Brano di testo
******************************

Sono gli anni in cui si appassiona alla scultura nelle sue manifestazioni più plastiche ed imponenti e alla lavorazione dei metalli.
La sua passione per la natura e la scultura la portano a viaggiare.
Giunge in Giappone e nel 1968 è a Hong Kong.
Dagli artisti dell'Estremo Oriente e dagli artigiani apprende come trasformare i simboli in oggetti e trarre dalle forme naturali possibili personificazioni.
Inevitabile per Elsa è l'approdo a New York dove grazie a bellezza e bagaglio culturale s'inserisce facilmente nei circuiti elitari mondani della Grande Mela: da Truman Capote a Liza Minnelli, da Andy Warhol all'assidua frequentazione dello Studio 54.
La moda la adotta. Viene presto notata da Diana Vreeland e subito giunge ai magazine di settore e alle passerelle sino a posare per Helmut Newton e Richard Avedon.
Disegna la sua prima collezione di gioielli per lo stilista Giorgio di Sant'Angelo e collabora con il fotografo Hiro con il quale innesca un sodalizio creativo che durerà tutta la vita.
Per Halston, Peretti è musa, modella e designer di gioielli. Nel 1975 è lei a progettare la boule del celebre profumo femminile Halston by Halston.
Nel giugno del 1974 la stampa di New York scopre che disegna gioielli per Tiffany & Co. Da quel momento questa italiana alta bella e dalla voce rauca è sulla bocca di tutti.
Newsweek le dedica la copertina e ne traccia un superbo profilo: è la consacrazione e i suoi gioielli vanno a ruba.
Mani affusolate, stile essenziale e profilo internazionale, cittadina del mondo, Peretti ha fatto del primitivismo formale l'essenza dell'eleganza nella gioielleria: primato indiscusso sulla purezza dell'espressione grafica della natura: “Amo la natura, ma cerco di cambiarla un po' non di copiarla”.
Diversi sono i temi e i soggetti prodotti per i suoi gioielli da Tiffany & Co.
Peretti ricorda che quando stava a Portofino amava tenere tra le mani una gardenia. Per portare con sé questo fiore, senza farlo appassire, progetta una fiaschetta metallica che porta appesa al collo tramite una sottile catena. Questo oggetto diviene immediatamente un must della collezione Peretti per Tiffany.
Dalla grande passione per l'opera scultorea di Henry Moore nasce la sua creazione più famosa: Open Heart. Questo cuore è ispirato al tema del foro che spesso ricorre nelle creazioni dello scultore britannico.
Da Jaipur, in India, giunge invece l'idea dell'intreccio di oro e argento, fitto, per la sua maglia metallica che segue le movenze del corpo ed è drappeggiabile come la seta.
Da questa maglia Peretti crea il suo collier a sciarpa e si diverte a provocare realizzando anche un reggiseno che farà molto discutere.

******************************

Estratto dati
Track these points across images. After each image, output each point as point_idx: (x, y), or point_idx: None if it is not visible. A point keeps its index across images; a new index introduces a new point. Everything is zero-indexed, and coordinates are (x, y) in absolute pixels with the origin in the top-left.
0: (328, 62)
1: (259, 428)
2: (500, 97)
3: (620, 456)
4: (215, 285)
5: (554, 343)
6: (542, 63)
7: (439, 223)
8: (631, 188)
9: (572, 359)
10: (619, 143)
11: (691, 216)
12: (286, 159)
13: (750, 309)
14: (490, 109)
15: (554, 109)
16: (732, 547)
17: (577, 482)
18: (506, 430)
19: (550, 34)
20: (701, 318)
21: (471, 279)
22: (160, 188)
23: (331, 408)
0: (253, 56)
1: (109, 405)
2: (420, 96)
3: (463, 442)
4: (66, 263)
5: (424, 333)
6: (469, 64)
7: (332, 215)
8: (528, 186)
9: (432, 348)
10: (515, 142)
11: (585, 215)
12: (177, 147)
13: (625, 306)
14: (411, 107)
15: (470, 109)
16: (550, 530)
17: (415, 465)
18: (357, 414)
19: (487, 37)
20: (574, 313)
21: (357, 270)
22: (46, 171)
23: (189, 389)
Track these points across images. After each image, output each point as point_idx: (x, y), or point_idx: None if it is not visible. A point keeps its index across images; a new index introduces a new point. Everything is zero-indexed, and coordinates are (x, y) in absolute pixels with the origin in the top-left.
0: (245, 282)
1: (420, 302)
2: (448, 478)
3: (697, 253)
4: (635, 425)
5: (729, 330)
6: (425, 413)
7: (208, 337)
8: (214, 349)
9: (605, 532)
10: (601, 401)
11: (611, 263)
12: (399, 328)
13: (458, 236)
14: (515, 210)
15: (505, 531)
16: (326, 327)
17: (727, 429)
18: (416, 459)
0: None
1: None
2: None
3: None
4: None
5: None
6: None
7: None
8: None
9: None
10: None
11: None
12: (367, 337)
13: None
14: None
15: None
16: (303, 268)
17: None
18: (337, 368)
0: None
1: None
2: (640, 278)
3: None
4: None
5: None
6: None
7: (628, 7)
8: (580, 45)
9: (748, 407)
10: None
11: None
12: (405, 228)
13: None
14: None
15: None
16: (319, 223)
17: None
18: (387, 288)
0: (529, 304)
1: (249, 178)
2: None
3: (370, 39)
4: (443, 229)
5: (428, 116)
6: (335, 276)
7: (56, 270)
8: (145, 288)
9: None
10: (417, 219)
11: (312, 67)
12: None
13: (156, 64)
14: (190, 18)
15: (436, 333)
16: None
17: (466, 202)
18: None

******************************

Compiti assegnati
**A)** Riscrivi il tratto del brano su Elsa Peretti che va da "Peretti ricorda che" fino a "come la seta.", sostituendo "fiaschetta" con "boccetta".
**B)** Rispondi a queste domande sul brano su Elsa Peretti.
(i) In quale anno Peretti è a Hong Kong?
(ii) Quale rivista le dedica la copertina?
(iii) Da quale città indiana arriva l'idea dell'intreccio di oro e argento?

Risposte in ordine
**A)**
Peretti ricorda che quando stava a Portofino amava tenere tra le mani una gardenia. Per portare con sé questo fiore, senza farlo appassire, progetta una boccetta metallica che porta appesa al collo tramite una sottile catena. Questo oggetto diviene immediatamente un must della collezione Peretti per Tiffany.
Dalla grande passione per l'opera scultorea di Henry Moore nasce la sua creazione più famosa: Open Heart. Questo cuore è ispirato al tema del foro che spesso ricorre nelle creazioni dello scultore britannico.
Da Jaipur, in India, giunge invece l'idea dell'intreccio di oro e argento, fitto, per la sua maglia metallica che segue le movenze del corpo ed è drappeggiabile come la seta.

**B)**
(i) Nel 1968.
(ii) Newsweek.
(iii) Da Jaipur.